58 Halhul, Beth-Zur, en Gedor,
The tribe of Judah was also allotted these towns [in the central part of the hilly region]: Halhul, Beth-Zur, Gedor,
59 En Maarath, en Beth-Anoth, en Eltekon; zes steden en haar dorpen.
Maarath, Beth-Anoth, and Eltekon. There were six towns altogether with their surrounding villages.
60 Kirjath-Baal, die is Kirjath-Jearim, en Rabba; twee steden en haar dorpen.
The tribe of Judah was also allotted two towns [in the northern part of the hilly region], Rabbah and Kiriath-Baal (which is also named Kiriath-Jearim).
61 In de woestijn: Beth-araba, Middin en Sechacha,
The tribe of Judah was also [allotted these towns] in the desert [near the Dead Sea]: Beth-Arabah, Middin, Secacah,
62 En Nibsan, en de Zoutstad, en Engedi; zes steden en haar dorpen.
Nibshan, Salt city, and En-Gedi. There were six towns altogether with their surrounding villages.
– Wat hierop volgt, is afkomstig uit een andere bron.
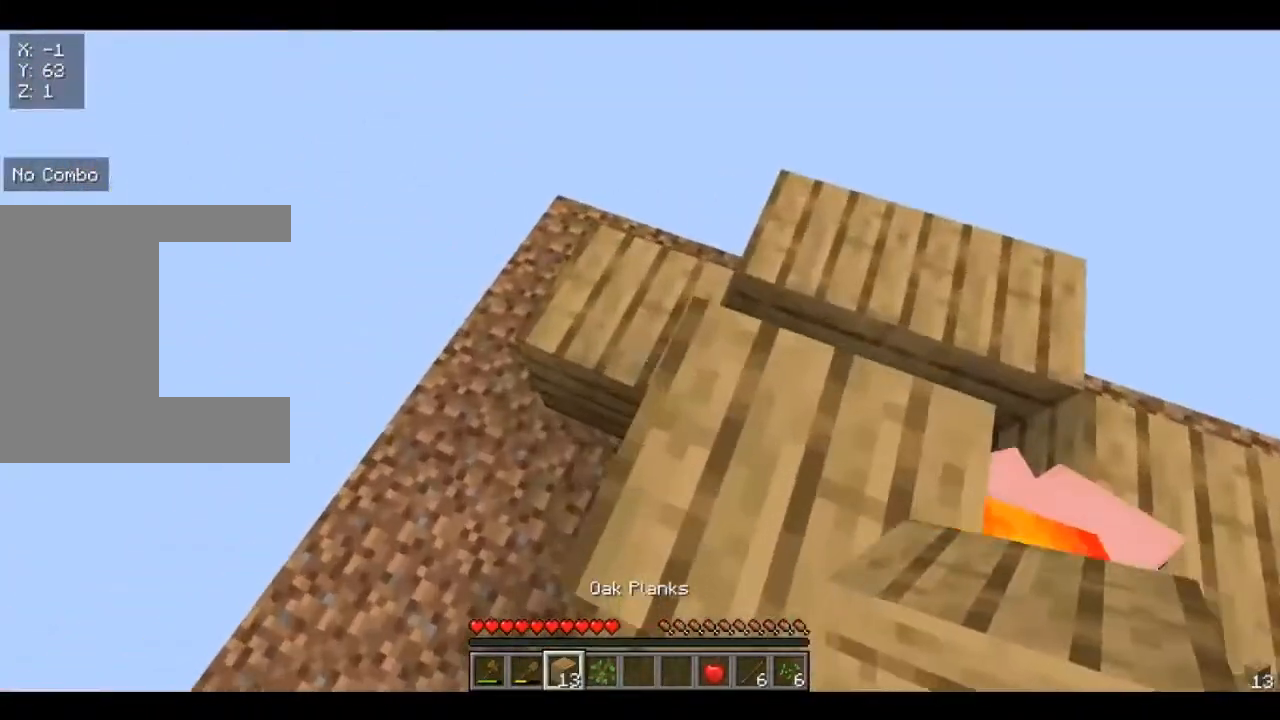
{"keys": ["d", "w"], "mouse": [], "events": [[160, "mouse_right", "down"], [280, "mouse_right", "up"], [440, "d", "down"]]}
63 Maar de kinderen van Juda konden de Jebusieten, inwoners van Jeruzalem, niet verdrijven; alzo woonden de Jebusieten bij de kinderen van Juda te Jeruzalem, tot dezen dag toe.
[The army of the tribe of] Judah was not able to force the people of the Jebus people-group to leave Jerusalem. So the people of that group are still living among the tribe of Judah.